But, as Kobak and other financial advisors caution, all investment products come with advantages and disadvantages. And because the potential downsides of ETFs might escape casual inspection, they should be vetted as thoroughly as any mutual fund.
"You have to do your homework with both," Kobak said, whose clients typically have about 80 percent of their portfolio in ETFs.
There's no question that investors' romance with ETFs has continued unabated. While traditional, open-end mutual funds saw roughly $153 billion in outflows this year through August, ETFs reeled in nearly $142 billion of new money, according to investment research firm Morningstar.
Separate research suggests that millennials — who now represent the largest generation in America, at more than 75 million strong — are driving much of the ETF love.
Charles Schwab's 2015 ETF Investor Study revealed younger adult investors (those ages 18 to 35) have 41 percent of their portfolios in ETFs, compared with 25 percent of Generation Xers and 17 percent of baby boomers.
Moreover, the study shows that 70 percent of millennials see ETFs becoming their core investment type in the future. That compares with 46 percent of Gen Xers and 24 percent of boomers.
For fans of ETFs, the benefits are no-brainers.

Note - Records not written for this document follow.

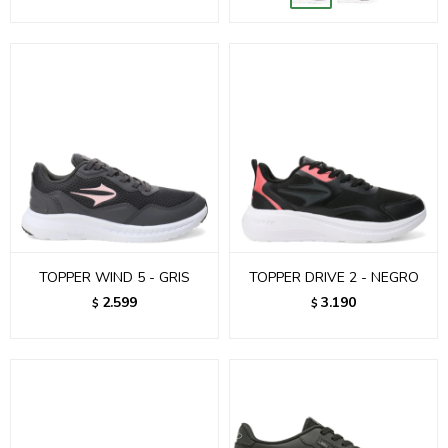
TOPPER WIND 5 - GRIS
TOPPER DRIVE 2 - NEGRO
2.599
3.190
$
$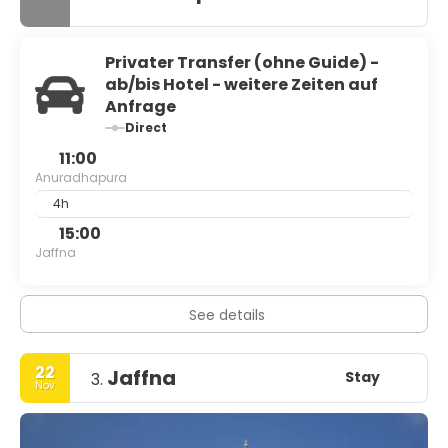
Privater Transfer (ohne Guide) -
ab/bis Hotel - weitere Zeiten auf
Anfrage
Direct
11:00
Anuradhapura
4h
15:00
Jaffna
See details
22
Jaffna
Stay
3.
Nov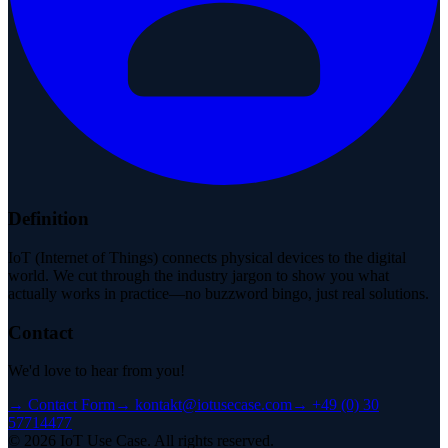
Definition
IoT (Internet of Things) connects physical devices to the digital
world. We cut through the industry jargon to show you what
actually works in practice—no buzzword bingo, just real solutions.
Contact
We'd love to hear from you!
→
Contact Form
→
kontakt@iotusecase.com
→
+49 (0) 30
57714477
©
2026
IoT Use Case.
All rights reserved.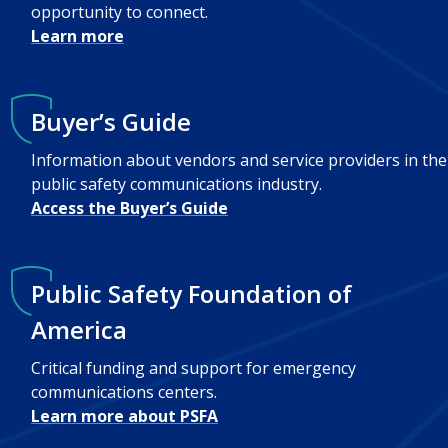
opportunity to connect.
Learn more
Buyer’s Guide
Information about vendors and service providers in the
public safety communications industry.
Access the Buyer’s Guide
Public Safety Foundation of
America
Critical funding and support for emergency
communications centers.
Learn more about PSFA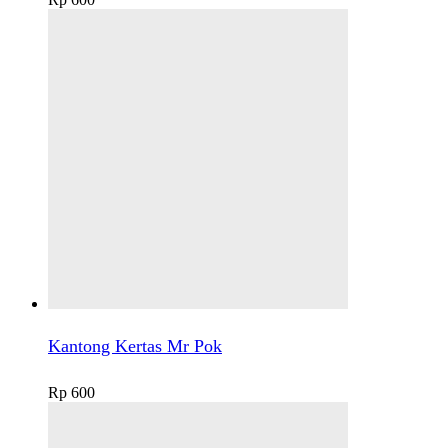
Kantong Kertas Mr Pok
Rp
600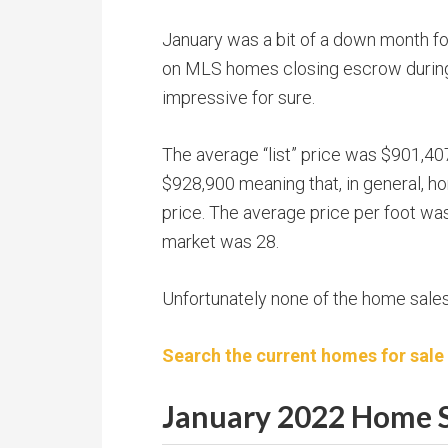
January was a bit of a down month f
on MLS homes closing escrow during
impressive for sure.
The average “list” price was $901,407
$928,900 meaning that, in general, ho
price. The average price per foot w
market was 28.
Unfortunately none of the home sale
Search the current homes for sale
January 2022 Home S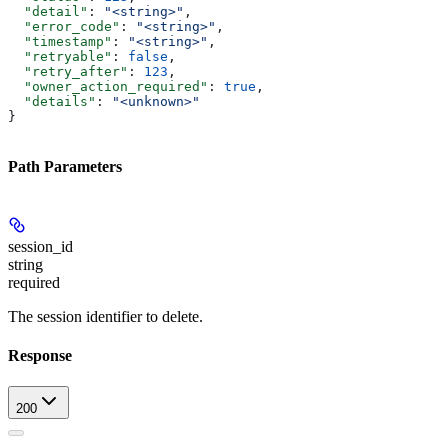
  "detail"
: 
"<string>"
,
  "error_code"
: 
"<string>"
,
  "timestamp"
: 
"<string>"
,
  "retryable"
: 
false
,
  "retry_after"
: 
123
,
  "owner_action_required"
: 
true
,
  "details"
: 
"<unknown>"
}
Path Parameters
session_id
string
required
The session identifier to delete.
Response
200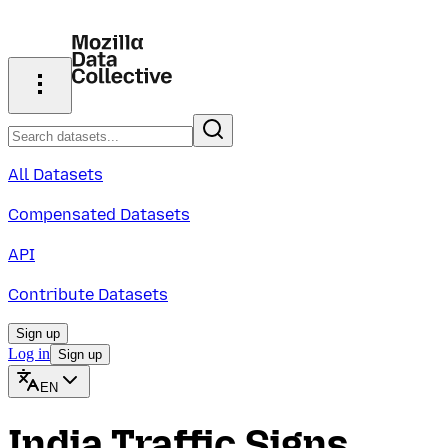
All Datasets
Compensated Datasets
API
Contribute Datasets
Sign up
Log in
Sign up
EN
India Traffic Signs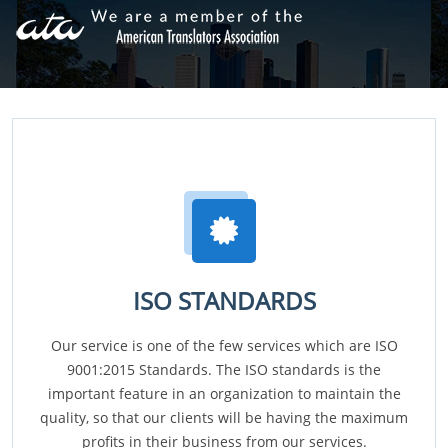
ISO STANDARDS
Our service is one of the few services which are ISO
9001:2015 Standards. The ISO standards is the
important feature in an organization to maintain the
quality, so that our clients will be having the maximum
profits in their business from our services.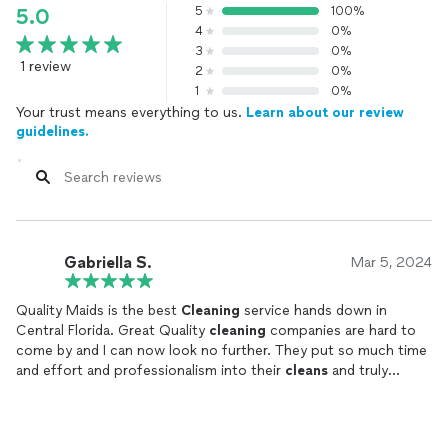
5
100%
5.0
4
0%
3
0%
1 review
2
0%
1
0%
Your trust means everything to us.
Learn about our review
guidelines.
Gabriella S.
Mar 5, 2024
Quality Maids is the best
Cleaning
service hands down in
Central Florida. Great Quality
cleaning
companies are hard to
come by and I can now look no further. They put so much time
and effort and professionalism into their
cleans
and truly
perfect their work. I looking forward to them coming every
time!
Highly recommend!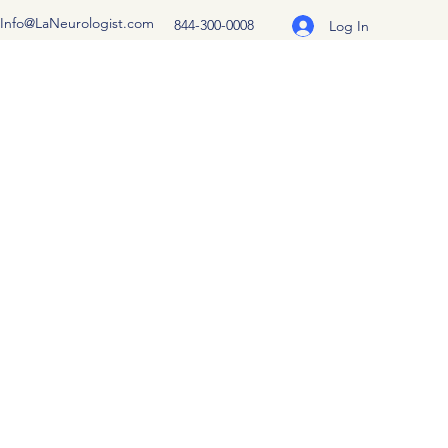
Info@LaNeurologist.com
844-300-0008
Log In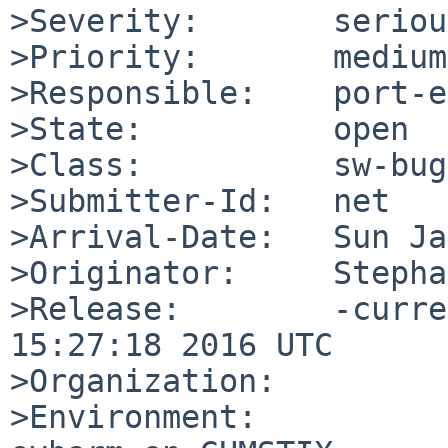
>Severity:       serious
>Priority:       medium

>Responsible:    port-e
>State:          open

>Class:          sw-bug

>Submitter-Id:   net

>Arrival-Date:   Sun Ja
>Originator:     Stepha
>Release:        -curre
15:27:18 2016 UTC

>Organization:

>Environment:
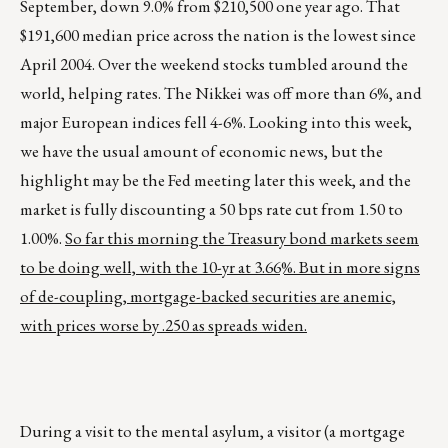
September, down 9.0% from $210,500 one year ago. That
$191,600 median price across the nation is the lowest since
April 2004. Over the weekend stocks tumbled around the
world, helping rates. The Nikkei was off more than 6%, and
major European indices fell 4-6%. Looking into this week,
we have the usual amount of economic news, but the
highlight may be the Fed meeting later this week, and the
market is fully discounting a 50 bps rate cut from 1.50 to
1.00%.
So far this morning the Treasury bond markets seem
to be doing well, with the 10-yr at 3.66%. But in more signs
of de-coupling, mortgage-backed securities are anemic,
with prices worse by .250 as spreads widen.
During a visit to the mental asylum, a visitor (a mortgage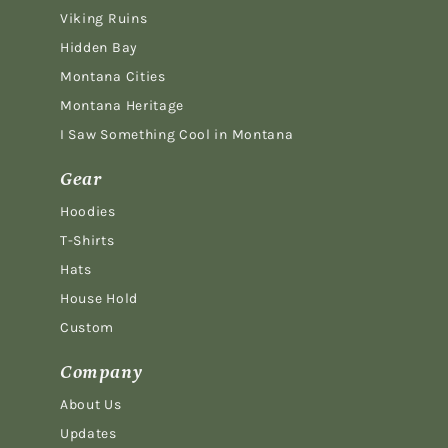
Viking Ruins
Hidden Bay
Montana Cities
Montana Heritage
I Saw Something Cool in Montana
Gear
Hoodies
T-Shirts
Hats
House Hold
Custom
Company
About Us
Updates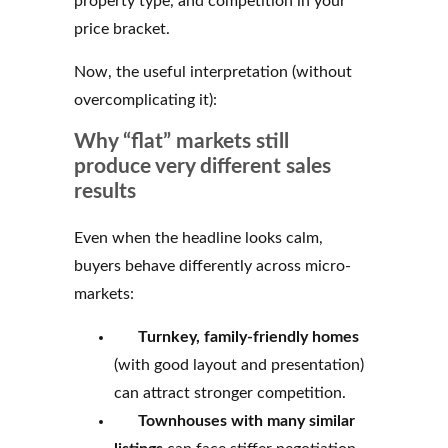
property type, and competition in your
price bracket.
Now, the useful interpretation (without
overcomplicating it):
Why “flat” markets still
produce very different sales
results
Even when the headline looks calm,
buyers behave differently across micro-
markets:
Turnkey, family-friendly homes
(with good layout and presentation)
can attract stronger competition.
Townhouses with
many similar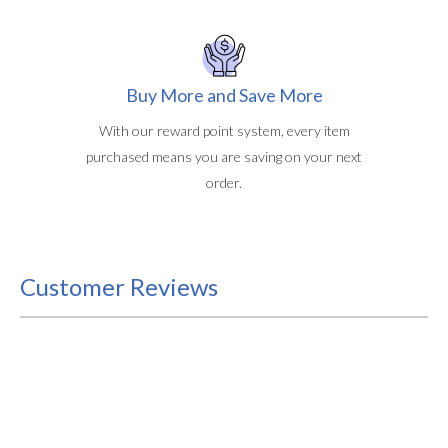
Buy More and Save More
With our reward point system, every item
purchased means you are saving on your next
order.
Customer Reviews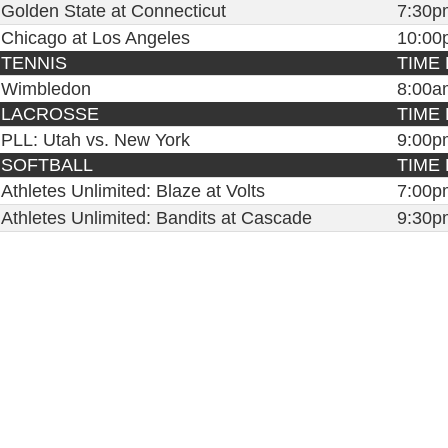
Golden State at Connecticut
7:30p
Chicago at Los Angeles
10:00
TENNIS
TIME 
Wimbledon
8:00a
LACROSSE
TIME 
PLL: Utah vs. New York
9:00p
SOFTBALL
TIME 
Athletes Unlimited: Blaze at Volts
7:00p
Athletes Unlimited: Bandits at Cascade
9:30p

For starters, they generally boast lower costs. Morningstar data show the average expense ratio for all ETFs is 0.56 percent, compared with 1.18 percent for traditional mutual funds if you include both actively managed (professional fund managers pick the investments) and passively managed (think index funds).
Even actively managed ETFs — of which there are fewer than 60 — come with a lower price tag. Their average expense ratio is 0.77 percent, compared with 1.2 percent among actively managed mutual funds, which number in the thousands.